RECORDS FOR THE TASK section start

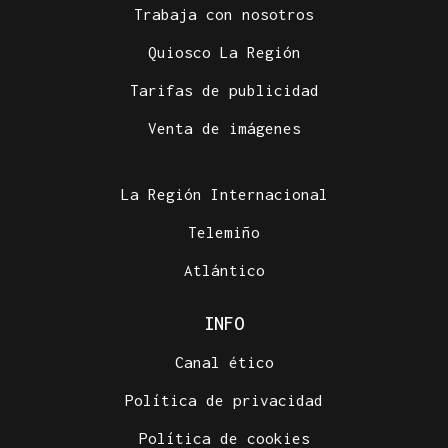
Trabaja con nosotros
Quiosco La Región
Tarifas de publicidad
Venta de imágenes
La Región Internacional
Telemiño
Atlántico
INFO
Canal ético
Política de privacidad
Política de cookies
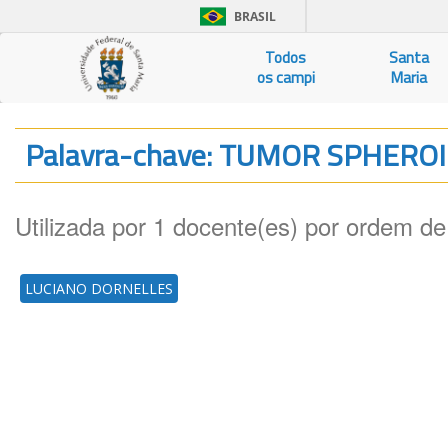
BRASIL
Todos
Santa
os campi
Maria
Palavra-chave: TUMOR SPHERO
Utilizada por 1 docente(es) por ordem de
LUCIANO DORNELLES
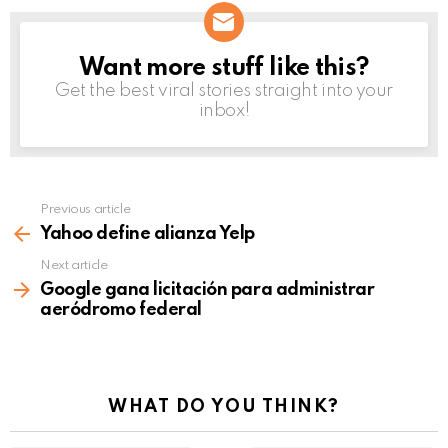
Want more stuff like this?
NEWSLETTER
Get the best viral stories straight into your
inbox!
Previous article
See
more
Yahoo define alianza Yelp
Next article
Google gana licitación para administrar
aeródromo federal
WHAT DO YOU THINK?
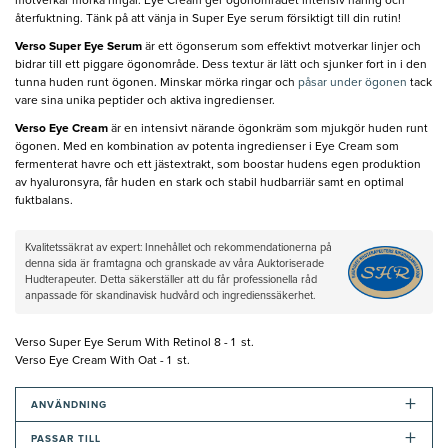
motverkar mörka ringar. Eye Cream ger ögonområdet intensiv näring och
återfuktning. Tänk på att vänja in Super Eye serum försiktigt till din rutin!
Verso Super Eye Serum
är ett ögonserum som effektivt motverkar linjer och
bidrar till ett piggare ögonområde. Dess textur är lätt och sjunker fort in i den
tunna huden runt ögonen. Minskar mörka ringar och
påsar under ögonen
tack
vare sina unika peptider och aktiva ingredienser.
Verso Eye Cream
är en intensivt närande ögonkräm som mjukgör huden runt
ögonen. Med en kombination av potenta ingredienser i Eye Cream som
fermenterat havre och ett jästextrakt, som boostar hudens egen produktion
av hyaluronsyra, får huden en stark och stabil hudbarriär samt en optimal
fuktbalans.
Kvalitetssäkrat av expert: Innehållet och rekommendationerna på
denna sida är framtagna och granskade av våra Auktoriserade
Hudterapeuter. Detta säkerställer att du får professionella råd
anpassade för skandinavisk hudvård och ingredienssäkerhet.
Verso Super Eye Serum With Retinol 8 - 1 st.
Verso Eye Cream With Oat - 1 st.
+
ANVÄNDNING
+
PASSAR TILL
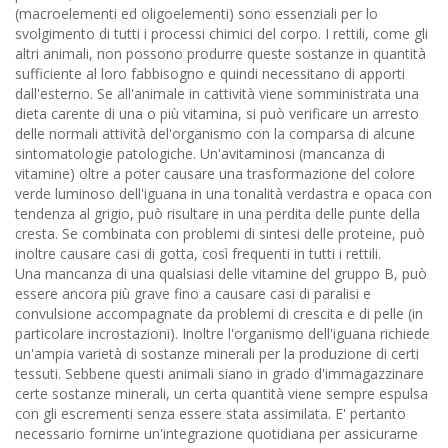
(macroelementi ed oligoelementi) sono essenziali per lo
svolgimento di tutti i processi chimici del corpo. I rettili, come gli
altri animali, non possono produrre queste sostanze in quantità
sufficiente al loro fabbisogno e quindi necessitano di apporti
dall'esterno. Se all'animale in cattività viene somministrata una
dieta carente di una o più vitamina, si può verificare un arresto
delle normali attività del'organismo con la comparsa di alcune
sintomatologie patologiche. Un'avitaminosi (mancanza di
vitamine) oltre a poter causare una trasformazione del colore
verde luminoso dell'iguana in una tonalità verdastra e opaca con
tendenza al grigio, può risultare in una perdita delle punte della
cresta. Se combinata con problemi di sintesi delle proteine, può
inoltre causare casi di gotta, così frequenti in tutti i rettili.
Una mancanza di una qualsiasi delle vitamine del gruppo B, può
essere ancora più grave fino a causare casi di paralisi e
convulsione accompagnate da problemi di crescita e di pelle (in
particolare incrostazioni). Inoltre l'organismo dell'iguana richiede
un'ampia varietà di sostanze minerali per la produzione di certi
tessuti. Sebbene questi animali siano in grado d'immagazzinare
certe sostanze minerali, un certa quantità viene sempre espulsa
con gli escrementi senza essere stata assimilata. E' pertanto
necessario fornirne un'integrazione quotidiana per assicurarne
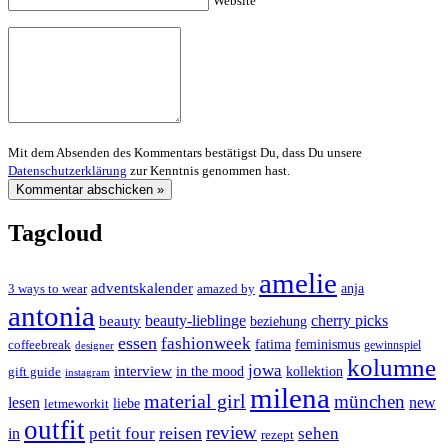
Website
Mit dem Absenden des Kommentars bestätigst Du, dass Du unsere
Datenschutzerklärung
zur Kenntnis genommen hast.
Tagcloud
amelie
adventskalender
anja
3 ways to wear
amazed by
antonia
cherry picks
beauty-lieblinge
beauty
beziehung
essen
fashionweek
feminismus
coffeebreak
fatima
designer
gewinnspiel
kolumne
jowa
interview
gift guide
in the mood
kollektion
instagram
milena
material girl
münchen
lesen
new
liebe
letmeworkit
outfit
review
reisen
petit four
sehen
in
rezept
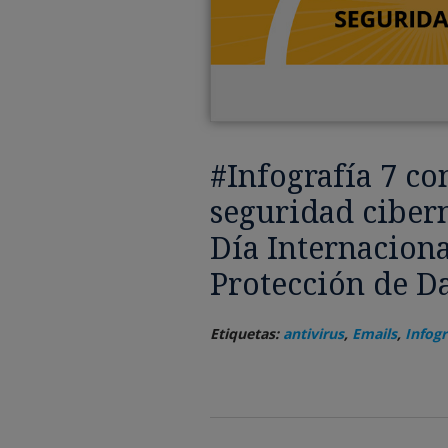
#Infografía 7 co
seguridad cibern
Día Internaciona
Protección de Da
Etiquetas:
antivirus
,
Emails
,
Infogr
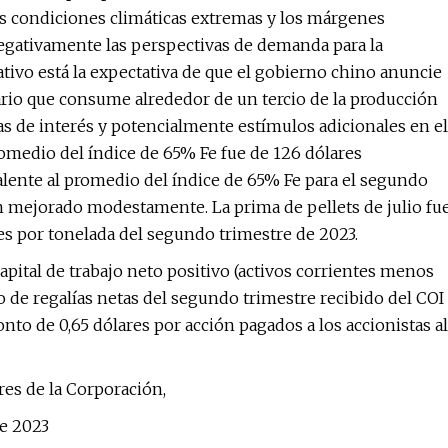
as condiciones climáticas extremas y los márgenes
egativamente las perspectivas de demanda para la
tivo está la expectativa de que el gobierno chino anuncie
rio que consume alrededor de un tercio de la producción
sas de interés y potencialmente estímulos adicionales en el
romedio del índice de 65% Fe fue de 126 dólares
ente al promedio del índice de 65% Fe para el segundo
an mejorado modestamente. La prima de pellets de julio fu
res por tonelada del segundo trimestre de 2023.
apital de trabajo neto positivo (activos corrientes menos
go de regalías netas del segundo trimestre recibido del COI
nto de 0,65 dólares por acción pagados a los accionistas al
es de la Corporación,
de 2023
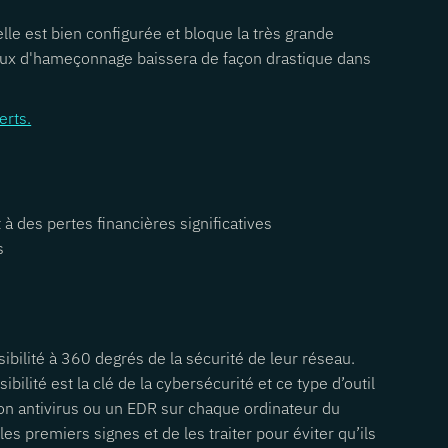
elle est bien configurée et bloque la très grande
e taux d'hameçonnage baissera de façon drastique dans
erts.
à des pertes financières significatives
s
bilité à 360 degrés de la sécurité de leur réseau.
isibilité est la clé de la cybersécurité et ce type d’outil
bon antivirus ou un EDR sur chaque ordinateur du
es premiers signes et de les traiter pour éviter qu’ils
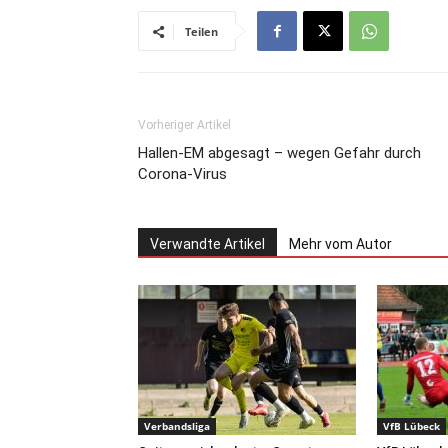
Teilen
Vorheriger Artikel
Hallen-EM abgesagt – wegen Gefahr durch
Corona-Virus
Verwandte Artikel
Mehr vom Autor
Verbandsliga
VfB Lübeck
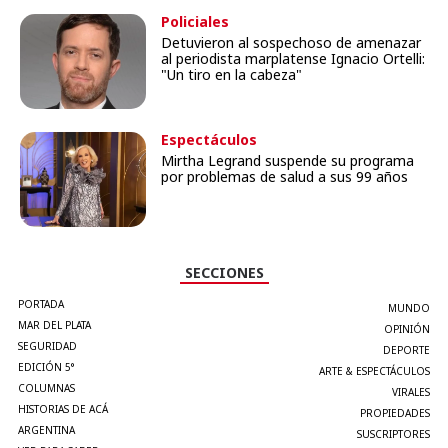
Policiales
Detuvieron al sospechoso de amenazar
al periodista marplatense Ignacio Ortelli:
"Un tiro en la cabeza"
Espectáculos
Mirtha Legrand suspende su programa
por problemas de salud a sus 99 años
SECCIONES
PORTADA
MUNDO
MAR DEL PLATA
OPINIÓN
SEGURIDAD
DEPORTE
EDICIÓN 5°
ARTE & ESPECTÁCULOS
COLUMNAS
VIRALES
HISTORIAS DE ACÁ
PROPIEDADES
ARGENTINA
SUSCRIPTORES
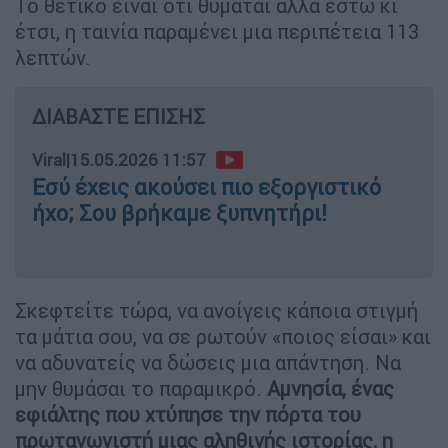
Το θετικό είναι ότι θυμάται αλλά έστω κι
έτσι, η ταινία παραμένει μια περιπέτεια 113
λεπτών.
ΔΙΑΒΑΣΤΕ ΕΠΙΣΗΣ
Viral
|
15.05.2026 11:57
Εσύ έχεις ακούσει πιο εξοργιστικό
ήχο; Σου βρήκαμε ξυπνητήρι!
Σκεφτείτε τώρα, να ανοίγεις κάποια στιγμή
τα μάτια σου, να σε ρωτούν «ποιος είσαι» και
να αδυνατείς να δώσεις μια απάντηση. Να
μην θυμάσαι το παραμικρό.
Αμνησία, ένας
εφιάλτης που χτύπησε την πόρτα του
πρωταγωνιστή μιας αληθινής ιστορίας, η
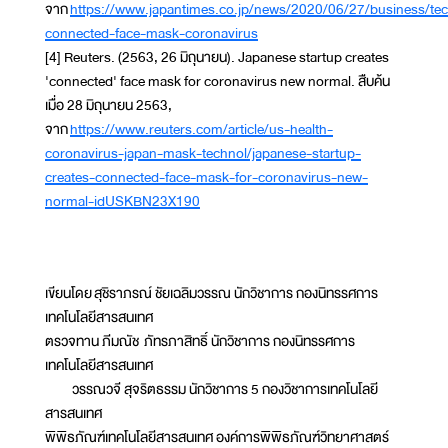
จาก
https://www.japantimes.co.jp/news/2020/06/27/business/tec
connected-face-mask-coronavirus
[4] Reuters. (2563, 26 มิถุนายน). Japanese startup creates
'connected' face mask for coronavirus new normal. สืบค้น
เมื่อ 28 มิถุนายน 2563,
จาก
https://www.reuters.com/article/us-health-
coronavirus-japan-mask-technol/japanese-startup-
creates-connected-face-mask-for-coronavirus-new-
normal-idUSKBN23X190
เขียนโดย สุชิราภรณ์ ชัยเฉลิมวรรณ นักวิชาการ กองนิทรรศการ
เทคโนโลยีสารสนเทศ
ตรวจทาน ภีมณัช ภัทรภาสิทธิ์ นักวิชาการ กองนิทรรศการ
เทคโนโลยีสารสนเทศ
วรรณวจี สุจริตธรรม นักวิชาการ 5 กองวิชาการเทคโนโลยี
สารสนเทศ
พิพิธภัณฑ์เทคโนโลยีสารสนเทศ องค์การพิพิธภัณฑ์วิทยาศาสตร์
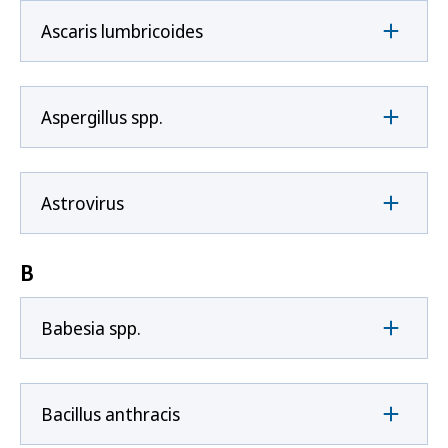
Ascaris lumbricoides
Aspergillus spp.
Astrovirus
B
Babesia spp.
Bacillus anthracis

RECORDS FOR THE TASK section end

PROBLEM STATEMENT:
Without any pictures, repeat the listing exactly.

YOUR SOLUTION:
Trabaja con nosotros
Quiosco La Región
Tarifas de publicidad
Venta de imágenes
La Región Internacional
Telemiño
Atlántico
INFO
Canal ético
Política de privacidad
Política de cookies
BRASIL
Todos
Santa
os campi
Maria
Palavra-chave: TUMOR SPHERO
Utilizada por 1 docente(es) por ordem de
LUCIANO DORNELLES
Want more stuff like this?
NEWSLETTER
Get the best viral stories straight into your
inbox!
Previous article
See
more
Yahoo define alianza Yelp
Next article
Google gana licitación para administrar
aeródromo federal
WHAT DO YOU THINK?
motverkar mörka ringar. Eye Cream ger ögonområdet intensiv näring och
återfuktning. Tänk på att vänja in Super Eye serum försiktigt till din rutin!
Verso Super Eye Serum
är ett ögonserum som effektivt motverkar linjer och
bidrar till ett piggare ögonområde. Dess textur är lätt och sjunker fort in i den
tunna huden runt ögonen. Minskar mörka ringar och
påsar under ögonen
tack
vare sina unika peptider och aktiva ingredienser.
Verso Eye Cream
är en intensivt närande ögonkräm som mjukgör huden runt
ögonen. Med en kombination av potenta ingredienser i Eye Cream som
fermenterat havre och ett jästextrakt, som boostar hudens egen produktion
av hyaluronsyra, får huden en stark och stabil hudbarriär samt en optimal
fuktbalans.
Kvalitetssäkrat av expert: Innehållet och rekommendationerna på
denna sida är framtagna och granskade av våra Auktoriserade
Hudterapeuter. Detta säkerställer att du får professionella råd
anpassade för skandinavisk hudvård och ingredienssäkerhet.
Verso Super Eye Serum With Retinol 8 - 1 st.
Verso Eye Cream With Oat - 1 st.
+
ANVÄNDNING
+
PASSAR TILL
(macroelementi ed oligoelementi) sono essenziali per lo
svolgimento di tutti i processi chimici del corpo. I rettili, come gli
altri animali, non possono produrre queste sostanze in quantità
sufficiente al loro fabbisogno e quindi necessitano di apporti
dall'esterno. Se all'animale in cattività viene somministrata una
dieta carente di una o più vitamina, si può verificare un arresto
delle normali attività del'organismo con la comparsa di alcune
sintomatologie patologiche. Un'avitaminosi (mancanza di
vitamine) oltre a poter causare una trasformazione del colore
verde luminoso dell'iguana in una tonalità verdastra e opaca con
tendenza al grigio, può risultare in una perdita delle punte della
cresta. Se combinata con problemi di sintesi delle proteine, può
inoltre causare casi di gotta, così frequenti in tutti i rettili.
Una mancanza di una qualsiasi delle vitamine del gruppo B, può
essere ancora più grave fino a causare casi di paralisi e
convulsione accompagnate da problemi di crescita e di pelle (in
particolare incrostazioni). Inoltre l'organismo dell'iguana richiede
un'ampia varietà di sostanze minerali per la produzione di certi
tessuti. Sebbene questi animali siano in grado d'immagazzinare
certe sostanze minerali, un certa quantità viene sempre espulsa
con gli escrementi senza essere stata assimilata. E' pertanto
necessario fornirne un'integrazione quotidiana per assicurarne
Website
Mit dem Absenden des Kommentars bestätigst Du, dass Du unsere
Datenschutzerklärung
zur Kenntnis genommen hast.
Tagcloud
amelie
adventskalender
anja
3 ways to wear
amazed by
antonia
cherry picks
beauty-lieblinge
beauty
beziehung
essen
fashionweek
feminismus
coffeebreak
fatima
designer
gewinnspiel
kolumne
jowa
interview
gift guide
in the mood
kollektion
instagram
milena
material girl
münchen
lesen
new
liebe
letmeworkit
outfit
review
reisen
petit four
sehen
in
rezept
#Infografía 7 co
seguridad cibern
Día Internaciona
Protección de Da
Etiquetas:
antivirus
,
Emails
,
Infogr
as condiciones climáticas extremas y los márgenes
egativamente las perspectivas de demanda para la
tivo está la expectativa de que el gobierno chino anuncie
rio que consume alrededor de un tercio de la producción
sas de interés y potencialmente estímulos adicionales en el
romedio del índice de 65% Fe fue de 126 dólares
ente al promedio del índice de 65% Fe para el segundo
an mejorado modestamente. La prima de pellets de julio fu
res por tonelada del segundo trimestre de 2023.
apital de trabajo neto positivo (activos corrientes menos
go de regalías netas del segundo trimestre recibido del COI
nto de 0,65 dólares por acción pagados a los accionistas al
es de la Corporación,
de 2023
elle est bien configurée et bloque la très grande
e taux d'hameçonnage baissera de façon drastique dans
erts.
à des pertes financières significatives
s
bilité à 360 degrés de la sécurité de leur réseau.
isibilité est la clé de la cybersécurité et ce type d’outil
bon antivirus ou un EDR sur chaque ordinateur du
es premiers signes et de les traiter pour éviter qu’ils
Teilen
Vorheriger Artikel
Hallen-EM abgesagt – wegen Gefahr durch
Corona-Virus
Verwandte Artikel
Mehr vom Autor
Verbandsliga
VfB Lübeck
Policiales
Detuvieron al sospechoso de amenazar
al periodista marplatense Ignacio Ortelli:
"Un tiro en la cabeza"
Espectáculos
Mirtha Legrand suspende su programa
por problemas de salud a sus 99 años
SECCIONES
PORTADA
MUNDO
MAR DEL PLATA
OPINIÓN
SEGURIDAD
DEPORTE
EDICIÓN 5°
ARTE & ESPECTÁCULOS
COLUMNAS
VIRALES
HISTORIAS DE ACÁ
PROPIEDADES
ARGENTINA
SUSCRIPTORES
Το θετικό είναι ότι θυμάται αλλά έστω κι
έτσι, η ταινία παραμένει μια περιπέτεια 113
λεπτών.
ΔΙΑΒΑΣΤΕ ΕΠΙΣΗΣ
Viral
|
15.05.2026 11:57
Εσύ έχεις ακούσει πιο εξοργιστικό
ήχο; Σου βρήκαμε ξυπνητήρι!
Σκεφτείτε τώρα, να ανοίγεις κάποια στιγμή
τα μάτια σου, να σε ρωτούν «ποιος είσαι» και
να αδυνατείς να δώσεις μια απάντηση. Να
μην θυμάσαι το παραμικρό.
Αμνησία, ένας
εφιάλτης που χτύπησε την πόρτα του
πρωταγωνιστή μιας αληθινής ιστορίας, η
จาก
https://www.japantimes.co.jp/news/2020/06/27/business/tec
connected-face-mask-coronavirus
[4] Reuters. (2563, 26 มิถุนายน). Japanese startup creates
'connected' face mask for coronavirus new normal. สืบค้น
เมื่อ 28 มิถุนายน 2563,
จาก
https://www.reuters.com/article/us-health-
coronavirus-japan-mask-technol/japanese-startup-
creates-connected-face-mask-for-coronavirus-new-
normal-idUSKBN23X190
เขียนโดย สุชิราภรณ์ ชัยเฉลิมวรรณ นักวิชาการ กองนิทรรศการ
เทคโนโลยีสารสนเทศ
ตรวจทาน ภีมณัช ภัทรภาสิทธิ์ นักวิชาการ กองนิทรรศการ
เทคโนโลยีสารสนเทศ
วรรณวจี สุจริตธรรม นักวิชาการ 5 กองวิชาการเทคโนโลยี
สารสนเทศ
พิพิธภัณฑ์เทคโนโลยีสารสนเทศ องค์การพิพิธภัณฑ์วิทยาศาสตร์
Ascaris lumbricoides
Aspergillus spp.
Astrovirus
B
Babesia spp.
Bacillus anthracis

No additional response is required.